Nachdem wir die Kettfäden gespannt und Anfang- und Endfaden gut befestigt haben, nehmen wir eine starke, stumpfe Stopfnadel, fädeln den Schussfaden ein und führen die Nadel wie beim Strümpfestopfen über den einen, unter dem anderen Kettfaden hindurch, so dass beim ersten Durchgang Faden 1, 3, 5, 7 usw. aufgenommen werden, beim zweiten aber Faden 2, 4, 6 usw (Abb. 3).

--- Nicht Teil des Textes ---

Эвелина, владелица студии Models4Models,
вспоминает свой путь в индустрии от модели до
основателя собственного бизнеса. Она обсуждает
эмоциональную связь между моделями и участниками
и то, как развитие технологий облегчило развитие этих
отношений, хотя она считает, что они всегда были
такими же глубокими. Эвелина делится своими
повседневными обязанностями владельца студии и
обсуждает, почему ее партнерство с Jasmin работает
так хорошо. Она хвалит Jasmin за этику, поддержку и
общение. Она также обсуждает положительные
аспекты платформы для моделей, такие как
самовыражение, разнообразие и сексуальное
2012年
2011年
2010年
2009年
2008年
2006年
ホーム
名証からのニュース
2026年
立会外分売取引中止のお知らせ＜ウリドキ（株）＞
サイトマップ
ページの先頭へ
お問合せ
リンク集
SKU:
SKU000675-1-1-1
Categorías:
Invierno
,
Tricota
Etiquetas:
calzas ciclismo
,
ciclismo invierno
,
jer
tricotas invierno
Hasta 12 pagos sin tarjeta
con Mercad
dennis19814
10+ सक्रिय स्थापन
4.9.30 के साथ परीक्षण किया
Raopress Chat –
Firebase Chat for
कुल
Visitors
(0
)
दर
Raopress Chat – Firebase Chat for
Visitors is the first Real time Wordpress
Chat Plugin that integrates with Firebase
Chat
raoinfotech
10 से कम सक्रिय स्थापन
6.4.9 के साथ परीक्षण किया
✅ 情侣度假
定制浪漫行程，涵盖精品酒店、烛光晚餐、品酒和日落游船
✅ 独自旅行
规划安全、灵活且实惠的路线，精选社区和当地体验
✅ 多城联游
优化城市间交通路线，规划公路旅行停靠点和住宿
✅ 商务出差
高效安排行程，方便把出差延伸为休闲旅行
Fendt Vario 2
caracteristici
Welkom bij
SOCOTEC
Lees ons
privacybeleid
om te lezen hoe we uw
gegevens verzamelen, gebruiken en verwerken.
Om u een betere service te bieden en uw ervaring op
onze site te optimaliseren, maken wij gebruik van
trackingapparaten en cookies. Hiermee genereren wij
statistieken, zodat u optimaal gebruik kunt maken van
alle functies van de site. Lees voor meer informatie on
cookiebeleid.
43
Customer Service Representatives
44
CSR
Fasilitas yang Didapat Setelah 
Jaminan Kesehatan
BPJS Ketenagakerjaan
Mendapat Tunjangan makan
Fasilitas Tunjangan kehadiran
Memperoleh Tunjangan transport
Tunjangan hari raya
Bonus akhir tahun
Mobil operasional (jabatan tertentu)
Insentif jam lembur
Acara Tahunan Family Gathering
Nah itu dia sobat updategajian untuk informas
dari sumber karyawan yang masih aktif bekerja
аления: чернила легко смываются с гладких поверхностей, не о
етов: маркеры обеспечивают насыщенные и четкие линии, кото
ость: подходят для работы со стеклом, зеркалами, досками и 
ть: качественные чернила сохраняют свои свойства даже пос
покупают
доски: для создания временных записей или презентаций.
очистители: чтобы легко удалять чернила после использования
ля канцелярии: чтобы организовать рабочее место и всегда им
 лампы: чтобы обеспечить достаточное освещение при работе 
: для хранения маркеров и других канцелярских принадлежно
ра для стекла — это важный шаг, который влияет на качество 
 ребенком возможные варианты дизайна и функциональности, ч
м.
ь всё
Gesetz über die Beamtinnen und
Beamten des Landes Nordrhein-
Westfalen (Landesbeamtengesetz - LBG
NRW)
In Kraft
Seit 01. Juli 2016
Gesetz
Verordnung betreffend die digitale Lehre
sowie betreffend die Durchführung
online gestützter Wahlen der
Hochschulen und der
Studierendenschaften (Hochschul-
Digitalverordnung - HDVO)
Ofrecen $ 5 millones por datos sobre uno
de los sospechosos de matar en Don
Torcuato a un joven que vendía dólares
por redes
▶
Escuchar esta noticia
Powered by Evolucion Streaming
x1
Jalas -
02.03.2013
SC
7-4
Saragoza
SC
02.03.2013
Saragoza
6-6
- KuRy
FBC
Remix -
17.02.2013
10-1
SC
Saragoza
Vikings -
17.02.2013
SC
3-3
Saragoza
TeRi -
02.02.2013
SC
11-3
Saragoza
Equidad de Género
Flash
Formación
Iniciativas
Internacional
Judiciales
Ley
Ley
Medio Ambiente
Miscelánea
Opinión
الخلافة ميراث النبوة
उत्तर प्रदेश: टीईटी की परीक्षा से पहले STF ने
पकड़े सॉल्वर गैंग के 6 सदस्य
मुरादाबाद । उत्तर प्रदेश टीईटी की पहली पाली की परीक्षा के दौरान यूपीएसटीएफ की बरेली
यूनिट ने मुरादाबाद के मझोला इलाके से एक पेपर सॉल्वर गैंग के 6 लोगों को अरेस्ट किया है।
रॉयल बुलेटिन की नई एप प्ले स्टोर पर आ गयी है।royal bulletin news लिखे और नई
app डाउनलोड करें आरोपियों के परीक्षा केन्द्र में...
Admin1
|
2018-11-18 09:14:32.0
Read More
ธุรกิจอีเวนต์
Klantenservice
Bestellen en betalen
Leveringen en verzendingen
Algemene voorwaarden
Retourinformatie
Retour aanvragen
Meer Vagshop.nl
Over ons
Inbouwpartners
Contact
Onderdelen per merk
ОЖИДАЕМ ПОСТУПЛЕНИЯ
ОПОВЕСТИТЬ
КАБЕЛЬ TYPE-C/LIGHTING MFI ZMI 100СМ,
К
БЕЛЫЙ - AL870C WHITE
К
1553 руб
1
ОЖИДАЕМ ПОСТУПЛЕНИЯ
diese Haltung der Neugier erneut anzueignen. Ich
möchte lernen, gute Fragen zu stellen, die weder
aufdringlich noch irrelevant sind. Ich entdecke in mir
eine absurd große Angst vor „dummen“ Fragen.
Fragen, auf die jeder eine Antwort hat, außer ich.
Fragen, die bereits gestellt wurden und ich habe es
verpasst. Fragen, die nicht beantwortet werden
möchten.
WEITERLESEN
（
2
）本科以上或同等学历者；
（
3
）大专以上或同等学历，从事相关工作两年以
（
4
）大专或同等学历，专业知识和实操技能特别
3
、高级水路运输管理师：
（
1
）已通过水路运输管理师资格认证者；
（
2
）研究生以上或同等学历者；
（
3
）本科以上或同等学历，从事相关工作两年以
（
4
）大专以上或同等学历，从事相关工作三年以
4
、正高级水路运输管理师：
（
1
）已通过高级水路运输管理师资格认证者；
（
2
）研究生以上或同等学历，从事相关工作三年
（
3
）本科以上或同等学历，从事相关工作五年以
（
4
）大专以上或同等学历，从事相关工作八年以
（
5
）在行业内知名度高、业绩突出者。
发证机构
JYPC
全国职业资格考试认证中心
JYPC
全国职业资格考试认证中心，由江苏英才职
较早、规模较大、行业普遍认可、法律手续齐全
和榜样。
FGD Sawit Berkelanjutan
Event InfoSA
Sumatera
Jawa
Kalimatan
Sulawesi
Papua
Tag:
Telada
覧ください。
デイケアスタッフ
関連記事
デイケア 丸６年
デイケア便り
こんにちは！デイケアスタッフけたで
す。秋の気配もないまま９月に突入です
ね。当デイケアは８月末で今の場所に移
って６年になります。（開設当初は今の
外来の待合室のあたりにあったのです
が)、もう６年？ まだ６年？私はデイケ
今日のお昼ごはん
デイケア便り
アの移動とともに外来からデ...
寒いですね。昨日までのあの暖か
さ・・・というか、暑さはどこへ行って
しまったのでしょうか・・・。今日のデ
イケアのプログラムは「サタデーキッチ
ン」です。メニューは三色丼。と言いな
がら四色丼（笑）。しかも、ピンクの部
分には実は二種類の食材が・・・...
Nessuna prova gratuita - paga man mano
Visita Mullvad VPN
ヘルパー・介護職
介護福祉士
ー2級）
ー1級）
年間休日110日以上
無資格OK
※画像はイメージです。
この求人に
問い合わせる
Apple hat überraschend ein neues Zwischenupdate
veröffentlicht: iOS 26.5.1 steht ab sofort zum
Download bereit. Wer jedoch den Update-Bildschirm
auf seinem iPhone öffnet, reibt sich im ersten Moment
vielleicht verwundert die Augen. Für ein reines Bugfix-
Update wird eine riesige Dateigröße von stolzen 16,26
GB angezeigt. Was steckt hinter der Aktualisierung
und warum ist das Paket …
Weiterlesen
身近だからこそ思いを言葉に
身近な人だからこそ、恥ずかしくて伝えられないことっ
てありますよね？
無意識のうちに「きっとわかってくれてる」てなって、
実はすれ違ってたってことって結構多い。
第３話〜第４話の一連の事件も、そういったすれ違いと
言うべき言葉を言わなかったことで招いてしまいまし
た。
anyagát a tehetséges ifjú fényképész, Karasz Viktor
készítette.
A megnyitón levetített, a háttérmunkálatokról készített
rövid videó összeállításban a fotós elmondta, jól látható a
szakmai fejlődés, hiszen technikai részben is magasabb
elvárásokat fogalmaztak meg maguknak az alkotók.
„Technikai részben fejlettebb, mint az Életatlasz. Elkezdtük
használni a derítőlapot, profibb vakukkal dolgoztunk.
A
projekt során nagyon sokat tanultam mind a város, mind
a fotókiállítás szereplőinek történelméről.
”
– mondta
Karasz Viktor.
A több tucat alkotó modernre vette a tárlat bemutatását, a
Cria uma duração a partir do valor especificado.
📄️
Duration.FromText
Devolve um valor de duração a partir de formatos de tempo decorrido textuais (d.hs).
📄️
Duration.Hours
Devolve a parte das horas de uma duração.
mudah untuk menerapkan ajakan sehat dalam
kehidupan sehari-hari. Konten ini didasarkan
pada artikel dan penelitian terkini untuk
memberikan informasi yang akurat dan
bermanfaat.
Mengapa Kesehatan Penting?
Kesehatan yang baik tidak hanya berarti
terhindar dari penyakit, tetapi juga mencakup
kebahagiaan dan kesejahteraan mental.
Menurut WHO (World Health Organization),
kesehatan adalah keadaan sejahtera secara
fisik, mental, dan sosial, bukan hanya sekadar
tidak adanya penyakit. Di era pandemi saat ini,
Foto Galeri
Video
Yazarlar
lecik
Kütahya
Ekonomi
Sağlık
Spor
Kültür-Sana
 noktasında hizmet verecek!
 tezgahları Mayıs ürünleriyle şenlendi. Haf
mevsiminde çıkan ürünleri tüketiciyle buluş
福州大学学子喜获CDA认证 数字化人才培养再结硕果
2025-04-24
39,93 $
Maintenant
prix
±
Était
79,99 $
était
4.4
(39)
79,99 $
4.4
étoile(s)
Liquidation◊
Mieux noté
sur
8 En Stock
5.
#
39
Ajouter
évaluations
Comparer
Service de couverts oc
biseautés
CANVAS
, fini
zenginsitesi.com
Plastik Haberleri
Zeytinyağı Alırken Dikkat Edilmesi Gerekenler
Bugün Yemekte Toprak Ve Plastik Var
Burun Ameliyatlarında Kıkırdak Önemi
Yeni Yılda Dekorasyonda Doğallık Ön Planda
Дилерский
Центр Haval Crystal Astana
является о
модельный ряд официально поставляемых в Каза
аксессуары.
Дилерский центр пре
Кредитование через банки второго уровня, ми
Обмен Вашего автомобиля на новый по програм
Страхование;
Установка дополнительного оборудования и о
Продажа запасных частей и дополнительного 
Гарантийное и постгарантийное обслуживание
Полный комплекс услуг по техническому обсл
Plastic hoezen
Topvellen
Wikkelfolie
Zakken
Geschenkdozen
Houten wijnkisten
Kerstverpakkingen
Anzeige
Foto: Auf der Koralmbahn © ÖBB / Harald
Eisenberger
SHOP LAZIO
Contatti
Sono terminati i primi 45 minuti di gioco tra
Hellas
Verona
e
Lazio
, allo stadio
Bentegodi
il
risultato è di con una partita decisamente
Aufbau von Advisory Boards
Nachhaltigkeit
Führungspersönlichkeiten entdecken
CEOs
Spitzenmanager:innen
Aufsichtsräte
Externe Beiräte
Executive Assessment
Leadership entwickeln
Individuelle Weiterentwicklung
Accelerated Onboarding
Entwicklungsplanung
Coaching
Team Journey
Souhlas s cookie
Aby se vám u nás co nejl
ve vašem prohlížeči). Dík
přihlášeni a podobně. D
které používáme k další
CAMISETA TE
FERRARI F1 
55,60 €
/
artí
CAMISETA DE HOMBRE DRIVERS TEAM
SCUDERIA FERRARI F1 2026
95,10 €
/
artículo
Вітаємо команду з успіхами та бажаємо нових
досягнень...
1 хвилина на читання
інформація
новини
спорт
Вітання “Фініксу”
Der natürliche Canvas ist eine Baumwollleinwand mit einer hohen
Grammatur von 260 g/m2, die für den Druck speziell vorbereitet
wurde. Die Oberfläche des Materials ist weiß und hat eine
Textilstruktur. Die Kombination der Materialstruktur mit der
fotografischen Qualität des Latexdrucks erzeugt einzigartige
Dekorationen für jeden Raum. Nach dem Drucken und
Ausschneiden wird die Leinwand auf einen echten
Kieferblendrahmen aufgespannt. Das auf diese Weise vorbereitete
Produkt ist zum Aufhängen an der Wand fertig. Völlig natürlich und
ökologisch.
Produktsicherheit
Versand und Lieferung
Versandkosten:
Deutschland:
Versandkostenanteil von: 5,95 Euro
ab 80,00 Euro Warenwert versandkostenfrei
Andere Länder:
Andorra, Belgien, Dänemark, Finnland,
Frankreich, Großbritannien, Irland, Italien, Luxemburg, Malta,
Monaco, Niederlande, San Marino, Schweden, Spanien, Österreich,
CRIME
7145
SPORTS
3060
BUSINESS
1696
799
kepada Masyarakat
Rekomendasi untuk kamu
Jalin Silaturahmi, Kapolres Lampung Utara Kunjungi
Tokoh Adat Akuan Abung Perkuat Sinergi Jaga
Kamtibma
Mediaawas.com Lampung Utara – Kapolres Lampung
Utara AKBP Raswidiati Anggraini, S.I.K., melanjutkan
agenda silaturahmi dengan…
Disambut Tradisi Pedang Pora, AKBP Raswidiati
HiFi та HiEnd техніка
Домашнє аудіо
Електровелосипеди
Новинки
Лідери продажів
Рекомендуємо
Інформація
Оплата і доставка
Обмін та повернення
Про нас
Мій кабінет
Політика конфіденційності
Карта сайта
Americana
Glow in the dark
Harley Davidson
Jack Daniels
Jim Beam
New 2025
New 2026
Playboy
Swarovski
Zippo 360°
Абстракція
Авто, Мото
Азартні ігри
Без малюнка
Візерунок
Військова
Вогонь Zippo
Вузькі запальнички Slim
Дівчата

Abb. 3. Durchgeflochtener Schussfaden

Die Schussfäden müssen beim Karomuster in gleicher Stärke wie der Kettfaden und in gleichfarbiger Anordnung durchgezogen werden. Anfang und Ende der durchgeflochtenen Fäden werden so vernäht, dass man sie bis ungefähr zum vierten oder fünften Kettfaden einzieht und dann abschneidet. Die Schussfäden müssen immer gleichmäßig angezogen werden, nicht zu fest, aber auch nicht zu lose, damit ein gleichmäßiges Gewebe entsteht. Die Schussfäden werden mit der Stopfnadel gleichmäßig aneinander angeschoben. Damit die Arbeit mit dem Schussfaden nicht zu stark zusammengezogen wird, steckt man durch die erste und letzte Hilfsfadenschlaufe je eine Stricknadel, um die die Schussfadenschlinge nun herumgelegt wird. Wenn wir das Stück fertig gewebt haben, schneiden wir die Hilfsfadenschlingen auf der Rückseite der Pappe durch und nehmen die Arbeit ab. Die lose hängenden Fadenenden der Kette werden in die linke Seite des Gewebes eingezogen, d.h. vernäht. Die linke Seite ist die, die uns bisher angesehen hat, die der Pappe zugewandte sieht immer schöner aus und ist darum die rechte.

Abb. 4. Nadelbuch

Allerlei kleine Gegenstände lassen sich auf diese einfache Art herstellen. Auf den Abb. 1 und 4-6 sehen wir einige, die uns zu ähnlichen Arbeiten anregen sollen. Nadelbuch, Nährolle und Taschchen sind aus gleichgroßen Webestücken gearbeitet werden, die auf derselben Pappunterlage gewebt wurden. Sie sind dann nur verschieden verarbeitet worden. Das Nadelbuch (Abb. 4) bekam eine Stoffeinlage zum Einstecken der Nadeln und jede Seite ein bunt geflochtenes Schnürchen zum Zubinden. Bei der kleinen Tasche (Abb. 1) sind zwei Drittel des Stückes aufeinandergelegt und an den Seiten überwendlich zusammengenäht, während ein Drittel als Klappe übersteht, die mit Holzperlen zugeknöpft wird. Für die Nährolle (Abb. 1) überspannt man zwei runde Pappscheiben mit Wollfäden, und näht sie dann an beiden Seiten des gewebten Stückes von links an. Als Verschluss dient eine geflochtene Schnur. Bei der kleinen Umhängetasche (Abb. 5) ist ein Streifenmuster mit bunten Wollfäden durch eine dünne Baumwollkette geflochten.

Abb. 5. Umhängetäschchen

Die Kinderbadeschuhe (Abb. 6) sind aus Bast gewebt. Die Sohlen sind aus festgeflochtenen Bastzöpfen nach einem beliebigen Sohlenmuster zusammengenäht.

Abb. 6. Kinderpantoffeln

Man beginnt damit in der Mitte, indem man den Anfang doppelt legt und mit einem festen Bastfaden durchnäht. So näht man den Bastzopf Runde für Runde zu einer länglichen Schnecke zusammen. Das Ende ist mit bunten Bastfäden überstochen. Die Decken sind aus einem viereckigen Webstück gemacht, das an drei Ecken an die Sohle angenäht ist, während die vierte freisteht.

Diese wenigen Gegenstände sollen zunächst als Anregung für viele andere Verwendungsmöglichkeiten des Flechtwebens dienen.

Diese Anleitung stammt aus einem alten Handarbeitsbuch und ist ca. 70 Jahre alt.